--- Stated goal ---
Reproduce every entry in the listing without alteration.

▬▬▬▬▬▬▬▬▬▬

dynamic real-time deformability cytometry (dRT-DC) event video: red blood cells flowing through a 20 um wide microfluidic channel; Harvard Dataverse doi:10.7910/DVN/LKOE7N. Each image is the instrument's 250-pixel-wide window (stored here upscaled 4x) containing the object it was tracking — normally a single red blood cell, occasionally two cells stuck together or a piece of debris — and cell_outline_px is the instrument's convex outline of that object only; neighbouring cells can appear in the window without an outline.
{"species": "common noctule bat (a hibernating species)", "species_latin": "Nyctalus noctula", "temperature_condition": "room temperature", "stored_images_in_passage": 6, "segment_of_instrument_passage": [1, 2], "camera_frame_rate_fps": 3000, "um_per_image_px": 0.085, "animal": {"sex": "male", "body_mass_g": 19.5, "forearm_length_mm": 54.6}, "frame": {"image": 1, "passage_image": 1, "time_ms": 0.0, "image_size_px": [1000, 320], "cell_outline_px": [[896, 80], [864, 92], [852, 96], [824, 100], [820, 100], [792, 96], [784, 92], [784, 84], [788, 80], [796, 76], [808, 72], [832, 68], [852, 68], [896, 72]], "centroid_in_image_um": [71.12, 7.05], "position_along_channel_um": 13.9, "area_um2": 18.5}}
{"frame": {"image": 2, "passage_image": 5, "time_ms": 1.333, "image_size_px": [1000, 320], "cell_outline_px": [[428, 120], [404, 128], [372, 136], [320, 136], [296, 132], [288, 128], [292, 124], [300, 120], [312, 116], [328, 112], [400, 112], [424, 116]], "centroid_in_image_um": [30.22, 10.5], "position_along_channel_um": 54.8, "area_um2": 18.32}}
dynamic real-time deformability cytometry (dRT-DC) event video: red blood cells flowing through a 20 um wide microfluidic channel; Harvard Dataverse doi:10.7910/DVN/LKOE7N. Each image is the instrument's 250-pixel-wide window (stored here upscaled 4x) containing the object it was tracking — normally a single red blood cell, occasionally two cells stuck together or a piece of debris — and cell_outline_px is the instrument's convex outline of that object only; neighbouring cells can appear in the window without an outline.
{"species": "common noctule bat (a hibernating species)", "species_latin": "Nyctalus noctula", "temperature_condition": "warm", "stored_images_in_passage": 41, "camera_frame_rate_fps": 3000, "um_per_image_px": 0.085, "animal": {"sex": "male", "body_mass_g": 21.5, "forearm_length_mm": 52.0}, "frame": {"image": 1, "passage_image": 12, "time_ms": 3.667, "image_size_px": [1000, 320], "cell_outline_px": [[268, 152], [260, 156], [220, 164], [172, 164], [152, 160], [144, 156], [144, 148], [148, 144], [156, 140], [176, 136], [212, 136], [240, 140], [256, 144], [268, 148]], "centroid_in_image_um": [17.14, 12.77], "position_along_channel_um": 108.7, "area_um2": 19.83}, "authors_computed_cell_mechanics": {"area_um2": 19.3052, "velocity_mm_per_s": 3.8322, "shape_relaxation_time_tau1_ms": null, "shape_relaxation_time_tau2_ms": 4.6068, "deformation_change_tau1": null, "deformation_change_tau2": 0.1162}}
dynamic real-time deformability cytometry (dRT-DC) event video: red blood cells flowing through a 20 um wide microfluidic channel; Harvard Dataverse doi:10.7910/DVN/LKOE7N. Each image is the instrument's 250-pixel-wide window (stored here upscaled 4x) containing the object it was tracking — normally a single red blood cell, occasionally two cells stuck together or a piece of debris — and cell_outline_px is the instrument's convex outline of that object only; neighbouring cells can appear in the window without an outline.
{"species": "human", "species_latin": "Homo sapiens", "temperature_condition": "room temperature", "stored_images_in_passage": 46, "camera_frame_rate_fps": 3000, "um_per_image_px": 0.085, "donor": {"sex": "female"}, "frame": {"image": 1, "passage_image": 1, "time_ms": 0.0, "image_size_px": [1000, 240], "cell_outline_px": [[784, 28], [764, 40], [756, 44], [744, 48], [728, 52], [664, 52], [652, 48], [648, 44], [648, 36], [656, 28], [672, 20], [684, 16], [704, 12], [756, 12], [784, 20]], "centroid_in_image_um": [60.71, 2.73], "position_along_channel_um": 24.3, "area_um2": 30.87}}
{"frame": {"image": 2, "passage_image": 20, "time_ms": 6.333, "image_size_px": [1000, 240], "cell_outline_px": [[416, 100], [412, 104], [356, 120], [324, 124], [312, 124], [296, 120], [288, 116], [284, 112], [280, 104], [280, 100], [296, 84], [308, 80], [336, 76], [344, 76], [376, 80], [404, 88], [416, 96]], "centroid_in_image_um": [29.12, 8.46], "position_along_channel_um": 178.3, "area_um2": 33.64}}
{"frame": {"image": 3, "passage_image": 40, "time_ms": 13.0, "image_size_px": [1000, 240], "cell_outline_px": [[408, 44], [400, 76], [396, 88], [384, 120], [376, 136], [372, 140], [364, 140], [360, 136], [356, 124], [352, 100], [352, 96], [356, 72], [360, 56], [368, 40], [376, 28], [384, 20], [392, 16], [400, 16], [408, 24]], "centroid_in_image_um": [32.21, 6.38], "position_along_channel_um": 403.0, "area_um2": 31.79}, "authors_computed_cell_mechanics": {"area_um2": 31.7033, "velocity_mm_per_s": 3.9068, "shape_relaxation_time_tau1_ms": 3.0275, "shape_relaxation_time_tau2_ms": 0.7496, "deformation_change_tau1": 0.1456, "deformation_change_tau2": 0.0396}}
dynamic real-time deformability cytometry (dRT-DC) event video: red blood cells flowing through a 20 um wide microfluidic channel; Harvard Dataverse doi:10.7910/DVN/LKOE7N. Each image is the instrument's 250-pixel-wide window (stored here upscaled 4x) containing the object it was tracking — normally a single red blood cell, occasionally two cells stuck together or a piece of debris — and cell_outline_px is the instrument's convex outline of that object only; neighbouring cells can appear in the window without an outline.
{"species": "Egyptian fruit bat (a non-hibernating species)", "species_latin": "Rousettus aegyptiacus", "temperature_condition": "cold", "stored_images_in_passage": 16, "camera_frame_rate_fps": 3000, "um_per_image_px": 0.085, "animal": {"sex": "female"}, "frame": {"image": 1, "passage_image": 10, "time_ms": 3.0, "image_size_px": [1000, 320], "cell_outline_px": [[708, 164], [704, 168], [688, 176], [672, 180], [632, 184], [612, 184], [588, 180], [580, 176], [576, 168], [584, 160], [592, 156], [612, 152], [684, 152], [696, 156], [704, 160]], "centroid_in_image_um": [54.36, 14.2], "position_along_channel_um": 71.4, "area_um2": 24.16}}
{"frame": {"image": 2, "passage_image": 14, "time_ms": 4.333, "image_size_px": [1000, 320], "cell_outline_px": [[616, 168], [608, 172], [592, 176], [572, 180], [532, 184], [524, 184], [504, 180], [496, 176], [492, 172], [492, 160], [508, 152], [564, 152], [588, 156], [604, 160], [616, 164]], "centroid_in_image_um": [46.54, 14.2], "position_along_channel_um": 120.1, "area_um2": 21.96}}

▬▬▬▬▬▬▬▬▬▬

--- Solution below ---
dynamic real-time deformability cytometry (dRT-DC) event video: red blood cells flowing through a 20 um wide microfluidic channel; Harvard Dataverse doi:10.7910/DVN/LKOE7N. Each image is the instrument's 250-pixel-wide window (stored here upscaled 4x) containing the object it was tracking — normally a single red blood cell, occasionally two cells stuck together or a piece of debris — and cell_outline_px is the instrument's convex outline of that object only; neighbouring cells can appear in the window without an outline.
{"species": "common noctule bat (a hibernating species)", "species_latin": "Nyctalus noctula", "temperature_condition": "room temperature", "stored_images_in_passage": 6, "segment_of_instrument_passage": [1, 2], "camera_frame_rate_fps": 3000, "um_per_image_px": 0.085, "animal": {"sex": "male", "body_mass_g": 19.5, "forearm_length_mm": 54.6}, "frame": {"image": 1, "passage_image": 1, "time_ms": 0.0, "image_size_px": [1000, 320], "cell_outline_px": [[896, 80], [864, 92], [852, 96], [824, 100], [820, 100], [792, 96], [784, 92], [784, 84], [788, 80], [796, 76], [808, 72], [832, 68], [852, 68], [896, 72]], "centroid_in_image_um": [71.12, 7.05], "position_along_channel_um": 13.9, "area_um2": 18.5}}
{"frame": {"image": 2, "passage_image": 5, "time_ms": 1.333, "image_size_px": [1000, 320], "cell_outline_px": [[428, 120], [404, 128], [372, 136], [320, 136], [296, 132], [288, 128], [292, 124], [300, 120], [312, 116], [328, 112], [400, 112], [424, 116]], "centroid_in_image_um": [30.22, 10.5], "position_along_channel_um": 54.8, "area_um2": 18.32}}
dynamic real-time deformability cytometry (dRT-DC) event video: red blood cells flowing through a 20 um wide microfluidic channel; Harvard Dataverse doi:10.7910/DVN/LKOE7N. Each image is the instrument's 250-pixel-wide window (stored here upscaled 4x) containing the object it was tracking — normally a single red blood cell, occasionally two cells stuck together or a piece of debris — and cell_outline_px is the instrument's convex outline of that object only; neighbouring cells can appear in the window without an outline.
{"species": "common noctule bat (a hibernating species)", "species_latin": "Nyctalus noctula", "temperature_condition": "warm", "stored_images_in_passage": 41, "camera_frame_rate_fps": 3000, "um_per_image_px": 0.085, "animal": {"sex": "male", "body_mass_g": 21.5, "forearm_length_mm": 52.0}, "frame": {"image": 1, "passage_image": 12, "time_ms": 3.667, "image_size_px": [1000, 320], "cell_outline_px": [[268, 152], [260, 156], [220, 164], [172, 164], [152, 160], [144, 156], [144, 148], [148, 144], [156, 140], [176, 136], [212, 136], [240, 140], [256, 144], [268, 148]], "centroid_in_image_um": [17.14, 12.77], "position_along_channel_um": 108.7, "area_um2": 19.83}, "authors_computed_cell_mechanics": {"area_um2": 19.3052, "velocity_mm_per_s": 3.8322, "shape_relaxation_time_tau1_ms": null, "shape_relaxation_time_tau2_ms": 4.6068, "deformation_change_tau1": null, "deformation_change_tau2": 0.1162}}
dynamic real-time deformability cytometry (dRT-DC) event video: red blood cells flowing through a 20 um wide microfluidic channel; Harvard Dataverse doi:10.7910/DVN/LKOE7N. Each image is the instrument's 250-pixel-wide window (stored here upscaled 4x) containing the object it was tracking — normally a single red blood cell, occasionally two cells stuck together or a piece of debris — and cell_outline_px is the instrument's convex outline of that object only; neighbouring cells can appear in the window without an outline.
{"species": "human", "species_latin": "Homo sapiens", "temperature_condition": "room temperature", "stored_images_in_passage": 46, "camera_frame_rate_fps": 3000, "um_per_image_px": 0.085, "donor": {"sex": "female"}, "frame": {"image": 1, "passage_image": 1, "time_ms": 0.0, "image_size_px": [1000, 240], "cell_outline_px": [[784, 28], [764, 40], [756, 44], [744, 48], [728, 52], [664, 52], [652, 48], [648, 44], [648, 36], [656, 28], [672, 20], [684, 16], [704, 12], [756, 12], [784, 20]], "centroid_in_image_um": [60.71, 2.73], "position_along_channel_um": 24.3, "area_um2": 30.87}}
{"frame": {"image": 2, "passage_image": 20, "time_ms": 6.333, "image_size_px": [1000, 240], "cell_outline_px": [[416, 100], [412, 104], [356, 120], [324, 124], [312, 124], [296, 120], [288, 116], [284, 112], [280, 104], [280, 100], [296, 84], [308, 80], [336, 76], [344, 76], [376, 80], [404, 88], [416, 96]], "centroid_in_image_um": [29.12, 8.46], "position_along_channel_um": 178.3, "area_um2": 33.64}}
{"frame": {"image": 3, "passage_image": 40, "time_ms": 13.0, "image_size_px": [1000, 240], "cell_outline_px": [[408, 44], [400, 76], [396, 88], [384, 120], [376, 136], [372, 140], [364, 140], [360, 136], [356, 124], [352, 100], [352, 96], [356, 72], [360, 56], [368, 40], [376, 28], [384, 20], [392, 16], [400, 16], [408, 24]], "centroid_in_image_um": [32.21, 6.38], "position_along_channel_um": 403.0, "area_um2": 31.79}, "authors_computed_cell_mechanics": {"area_um2": 31.7033, "velocity_mm_per_s": 3.9068, "shape_relaxation_time_tau1_ms": 3.0275, "shape_relaxation_time_tau2_ms": 0.7496, "deformation_change_tau1": 0.1456, "deformation_change_tau2": 0.0396}}
dynamic real-time deformability cytometry (dRT-DC) event video: red blood cells flowing through a 20 um wide microfluidic channel; Harvard Dataverse doi:10.7910/DVN/LKOE7N. Each image is the instrument's 250-pixel-wide window (stored here upscaled 4x) containing the object it was tracking — normally a single red blood cell, occasionally two cells stuck together or a piece of debris — and cell_outline_px is the instrument's convex outline of that object only; neighbouring cells can appear in the window without an outline.
{"species": "Egyptian fruit bat (a non-hibernating species)", "species_latin": "Rousettus aegyptiacus", "temperature_condition": "cold", "stored_images_in_passage": 16, "camera_frame_rate_fps": 3000, "um_per_image_px": 0.085, "animal": {"sex": "female"}, "frame": {"image": 1, "passage_image": 10, "time_ms": 3.0, "image_size_px": [1000, 320], "cell_outline_px": [[708, 164], [704, 168], [688, 176], [672, 180], [632, 184], [612, 184], [588, 180], [580, 176], [576, 168], [584, 160], [592, 156], [612, 152], [684, 152], [696, 156], [704, 160]], "centroid_in_image_um": [54.36, 14.2], "position_along_channel_um": 71.4, "area_um2": 24.16}}
{"frame": {"image": 2, "passage_image": 14, "time_ms": 4.333, "image_size_px": [1000, 320], "cell_outline_px": [[616, 168], [608, 172], [592, 176], [572, 180], [532, 184], [524, 184], [504, 180], [496, 176], [492, 172], [492, 160], [508, 152], [564, 152], [588, 156], [604, 160], [616, 164]], "centroid_in_image_um": [46.54, 14.2], "position_along_channel_um": 120.1, "area_um2": 21.96}}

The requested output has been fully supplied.